[Work task]:
Among the records that follow, find the line with "B. Protocol / frame design" and the line with "as physical signatures.". Set down those lines and all lines between them exactly, without adding anything.

[Available data]:
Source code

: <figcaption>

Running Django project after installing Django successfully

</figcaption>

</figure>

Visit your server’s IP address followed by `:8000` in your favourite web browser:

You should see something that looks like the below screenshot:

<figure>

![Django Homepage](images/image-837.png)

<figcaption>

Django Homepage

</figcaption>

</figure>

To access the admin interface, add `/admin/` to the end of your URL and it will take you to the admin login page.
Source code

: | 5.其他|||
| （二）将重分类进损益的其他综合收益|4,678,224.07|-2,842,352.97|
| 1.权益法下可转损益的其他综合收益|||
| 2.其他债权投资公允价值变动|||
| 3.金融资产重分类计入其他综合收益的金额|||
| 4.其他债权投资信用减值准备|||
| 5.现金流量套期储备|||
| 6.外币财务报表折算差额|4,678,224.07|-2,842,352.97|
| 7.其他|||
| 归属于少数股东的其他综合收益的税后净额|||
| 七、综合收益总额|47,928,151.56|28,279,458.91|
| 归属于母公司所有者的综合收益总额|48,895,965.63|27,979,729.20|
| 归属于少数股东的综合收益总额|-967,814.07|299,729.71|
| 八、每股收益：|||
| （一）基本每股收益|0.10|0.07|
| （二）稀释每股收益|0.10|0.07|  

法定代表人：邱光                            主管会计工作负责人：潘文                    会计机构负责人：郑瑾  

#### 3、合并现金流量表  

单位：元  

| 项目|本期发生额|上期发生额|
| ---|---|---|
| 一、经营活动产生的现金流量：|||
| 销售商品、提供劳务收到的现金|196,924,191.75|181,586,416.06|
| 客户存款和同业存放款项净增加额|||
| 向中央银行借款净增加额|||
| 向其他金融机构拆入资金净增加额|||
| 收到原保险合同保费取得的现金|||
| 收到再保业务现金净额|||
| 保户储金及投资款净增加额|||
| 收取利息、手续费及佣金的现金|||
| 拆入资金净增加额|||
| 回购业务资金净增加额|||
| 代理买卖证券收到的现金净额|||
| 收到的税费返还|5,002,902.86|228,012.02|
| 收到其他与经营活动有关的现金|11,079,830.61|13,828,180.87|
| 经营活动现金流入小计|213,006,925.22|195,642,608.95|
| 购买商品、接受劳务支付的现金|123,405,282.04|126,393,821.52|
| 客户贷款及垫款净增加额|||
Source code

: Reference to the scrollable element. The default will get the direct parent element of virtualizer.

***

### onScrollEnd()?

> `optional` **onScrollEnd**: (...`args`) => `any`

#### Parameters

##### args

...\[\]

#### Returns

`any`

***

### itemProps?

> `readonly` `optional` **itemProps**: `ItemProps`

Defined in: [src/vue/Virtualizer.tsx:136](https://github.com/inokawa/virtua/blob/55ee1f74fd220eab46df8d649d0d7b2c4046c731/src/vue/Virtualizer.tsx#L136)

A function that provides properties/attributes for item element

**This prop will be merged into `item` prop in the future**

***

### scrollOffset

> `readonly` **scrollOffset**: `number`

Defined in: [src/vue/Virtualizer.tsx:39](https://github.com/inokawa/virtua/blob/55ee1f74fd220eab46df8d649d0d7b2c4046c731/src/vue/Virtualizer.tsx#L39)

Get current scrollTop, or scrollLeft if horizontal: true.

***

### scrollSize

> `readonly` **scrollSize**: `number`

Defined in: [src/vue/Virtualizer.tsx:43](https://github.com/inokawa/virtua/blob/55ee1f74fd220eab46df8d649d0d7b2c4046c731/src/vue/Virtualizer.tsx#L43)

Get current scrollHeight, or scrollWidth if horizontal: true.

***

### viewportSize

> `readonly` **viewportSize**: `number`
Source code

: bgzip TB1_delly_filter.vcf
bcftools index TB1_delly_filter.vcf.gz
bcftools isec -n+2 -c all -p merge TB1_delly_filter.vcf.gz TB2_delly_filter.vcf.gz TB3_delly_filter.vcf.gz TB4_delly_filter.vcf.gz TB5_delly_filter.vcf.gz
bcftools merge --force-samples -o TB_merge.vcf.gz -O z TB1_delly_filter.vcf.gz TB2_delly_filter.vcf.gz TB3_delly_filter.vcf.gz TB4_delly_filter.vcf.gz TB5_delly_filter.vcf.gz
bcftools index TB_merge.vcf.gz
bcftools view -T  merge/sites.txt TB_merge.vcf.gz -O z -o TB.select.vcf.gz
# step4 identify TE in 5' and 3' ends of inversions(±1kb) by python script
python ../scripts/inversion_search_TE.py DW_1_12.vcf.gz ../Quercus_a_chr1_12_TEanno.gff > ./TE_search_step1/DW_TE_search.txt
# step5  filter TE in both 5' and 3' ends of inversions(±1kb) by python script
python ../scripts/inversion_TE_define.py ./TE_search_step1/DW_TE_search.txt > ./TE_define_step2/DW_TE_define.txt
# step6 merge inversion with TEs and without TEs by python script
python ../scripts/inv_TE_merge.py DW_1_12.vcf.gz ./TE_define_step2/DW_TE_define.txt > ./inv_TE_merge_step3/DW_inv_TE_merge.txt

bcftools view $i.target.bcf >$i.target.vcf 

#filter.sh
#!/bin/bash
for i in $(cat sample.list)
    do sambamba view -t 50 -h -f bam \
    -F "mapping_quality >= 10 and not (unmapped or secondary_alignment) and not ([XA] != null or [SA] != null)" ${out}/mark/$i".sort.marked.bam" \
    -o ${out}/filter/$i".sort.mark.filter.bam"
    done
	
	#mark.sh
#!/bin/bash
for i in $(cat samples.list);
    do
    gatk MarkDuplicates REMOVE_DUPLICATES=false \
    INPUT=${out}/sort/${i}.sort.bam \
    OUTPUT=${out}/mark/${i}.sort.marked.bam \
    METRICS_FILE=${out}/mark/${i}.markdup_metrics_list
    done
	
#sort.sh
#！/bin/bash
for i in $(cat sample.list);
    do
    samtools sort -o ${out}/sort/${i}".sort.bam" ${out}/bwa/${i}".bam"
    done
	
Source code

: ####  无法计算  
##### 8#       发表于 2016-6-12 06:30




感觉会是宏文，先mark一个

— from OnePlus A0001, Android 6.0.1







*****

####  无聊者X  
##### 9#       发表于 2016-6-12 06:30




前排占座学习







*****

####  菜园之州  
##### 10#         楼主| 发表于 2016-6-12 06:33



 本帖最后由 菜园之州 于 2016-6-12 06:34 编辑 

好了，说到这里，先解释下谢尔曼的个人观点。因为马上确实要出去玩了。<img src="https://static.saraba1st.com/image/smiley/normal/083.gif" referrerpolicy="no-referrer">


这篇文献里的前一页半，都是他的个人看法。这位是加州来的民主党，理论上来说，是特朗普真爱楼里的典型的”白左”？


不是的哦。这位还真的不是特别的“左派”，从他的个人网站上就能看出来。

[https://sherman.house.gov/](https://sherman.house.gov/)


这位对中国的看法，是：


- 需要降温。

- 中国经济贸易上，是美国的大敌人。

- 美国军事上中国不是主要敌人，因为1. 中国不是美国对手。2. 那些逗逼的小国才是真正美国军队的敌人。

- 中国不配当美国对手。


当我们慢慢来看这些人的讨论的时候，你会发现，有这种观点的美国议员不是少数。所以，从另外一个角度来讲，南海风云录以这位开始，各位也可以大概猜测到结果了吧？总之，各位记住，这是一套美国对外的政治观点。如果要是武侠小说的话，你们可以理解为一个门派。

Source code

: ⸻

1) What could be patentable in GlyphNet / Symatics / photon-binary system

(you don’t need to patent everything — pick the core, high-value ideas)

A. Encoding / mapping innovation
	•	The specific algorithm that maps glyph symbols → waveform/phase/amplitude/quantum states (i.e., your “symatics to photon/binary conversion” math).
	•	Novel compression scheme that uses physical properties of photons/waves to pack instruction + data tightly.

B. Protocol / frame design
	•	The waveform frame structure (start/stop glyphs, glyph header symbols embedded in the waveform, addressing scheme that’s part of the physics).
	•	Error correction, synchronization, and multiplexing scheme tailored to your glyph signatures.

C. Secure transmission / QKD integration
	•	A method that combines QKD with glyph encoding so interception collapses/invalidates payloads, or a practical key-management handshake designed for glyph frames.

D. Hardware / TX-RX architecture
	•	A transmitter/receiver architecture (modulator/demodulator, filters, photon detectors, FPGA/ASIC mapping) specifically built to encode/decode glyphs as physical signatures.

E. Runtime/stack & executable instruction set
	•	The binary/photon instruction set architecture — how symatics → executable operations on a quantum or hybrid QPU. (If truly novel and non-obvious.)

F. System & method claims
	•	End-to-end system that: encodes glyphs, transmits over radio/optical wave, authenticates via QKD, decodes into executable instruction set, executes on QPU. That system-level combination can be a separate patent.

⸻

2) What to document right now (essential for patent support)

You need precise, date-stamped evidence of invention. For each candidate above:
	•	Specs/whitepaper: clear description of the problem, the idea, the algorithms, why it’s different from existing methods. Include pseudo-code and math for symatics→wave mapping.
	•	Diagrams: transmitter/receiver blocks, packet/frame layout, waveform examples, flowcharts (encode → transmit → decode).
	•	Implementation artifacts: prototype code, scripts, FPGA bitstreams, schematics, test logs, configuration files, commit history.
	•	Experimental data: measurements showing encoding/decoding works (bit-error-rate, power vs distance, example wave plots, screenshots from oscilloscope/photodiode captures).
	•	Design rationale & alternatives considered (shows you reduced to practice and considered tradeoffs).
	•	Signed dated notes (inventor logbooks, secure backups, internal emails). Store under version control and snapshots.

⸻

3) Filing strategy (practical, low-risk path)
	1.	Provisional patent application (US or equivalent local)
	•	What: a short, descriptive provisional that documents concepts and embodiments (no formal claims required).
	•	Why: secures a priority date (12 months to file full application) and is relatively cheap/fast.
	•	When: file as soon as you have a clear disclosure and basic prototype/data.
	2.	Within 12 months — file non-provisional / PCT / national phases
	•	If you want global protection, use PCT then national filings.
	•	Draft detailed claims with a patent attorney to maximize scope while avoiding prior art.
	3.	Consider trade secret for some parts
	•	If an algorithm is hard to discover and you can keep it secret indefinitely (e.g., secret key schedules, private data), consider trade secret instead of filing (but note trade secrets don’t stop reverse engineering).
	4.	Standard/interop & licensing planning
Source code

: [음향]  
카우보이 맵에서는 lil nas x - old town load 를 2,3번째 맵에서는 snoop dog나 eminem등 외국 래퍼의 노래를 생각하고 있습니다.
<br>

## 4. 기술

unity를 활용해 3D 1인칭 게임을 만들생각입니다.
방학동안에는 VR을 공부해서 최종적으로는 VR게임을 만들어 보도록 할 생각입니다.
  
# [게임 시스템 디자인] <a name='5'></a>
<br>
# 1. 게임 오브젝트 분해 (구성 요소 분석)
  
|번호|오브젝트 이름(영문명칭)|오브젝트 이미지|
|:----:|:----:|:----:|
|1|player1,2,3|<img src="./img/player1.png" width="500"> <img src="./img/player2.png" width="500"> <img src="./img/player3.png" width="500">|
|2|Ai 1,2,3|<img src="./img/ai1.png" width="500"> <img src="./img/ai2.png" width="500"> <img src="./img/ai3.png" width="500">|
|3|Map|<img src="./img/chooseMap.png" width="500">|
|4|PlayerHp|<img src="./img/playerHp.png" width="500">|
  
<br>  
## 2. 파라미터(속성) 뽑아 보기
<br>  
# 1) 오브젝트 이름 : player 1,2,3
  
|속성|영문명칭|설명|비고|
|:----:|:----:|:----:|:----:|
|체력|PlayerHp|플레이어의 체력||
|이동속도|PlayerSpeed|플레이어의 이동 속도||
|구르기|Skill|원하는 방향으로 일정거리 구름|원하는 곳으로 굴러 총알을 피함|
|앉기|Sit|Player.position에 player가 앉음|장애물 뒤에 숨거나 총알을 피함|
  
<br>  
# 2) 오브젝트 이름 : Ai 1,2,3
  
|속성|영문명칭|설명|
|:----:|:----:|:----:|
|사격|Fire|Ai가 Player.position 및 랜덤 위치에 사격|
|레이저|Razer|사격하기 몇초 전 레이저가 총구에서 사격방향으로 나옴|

[Task response]:
B. Protocol / frame design
	•	The waveform frame structure (start/stop glyphs, glyph header symbols embedded in the waveform, addressing scheme that’s part of the physics).
	•	Error correction, synchronization, and multiplexing scheme tailored to your glyph signatures.

C. Secure transmission / QKD integration
	•	A method that combines QKD with glyph encoding so interception collapses/invalidates payloads, or a practical key-management handshake designed for glyph frames.

D. Hardware / TX-RX architecture
	•	A transmitter/receiver architecture (modulator/demodulator, filters, photon detectors, FPGA/ASIC mapping) specifically built to encode/decode glyphs as physical signatures.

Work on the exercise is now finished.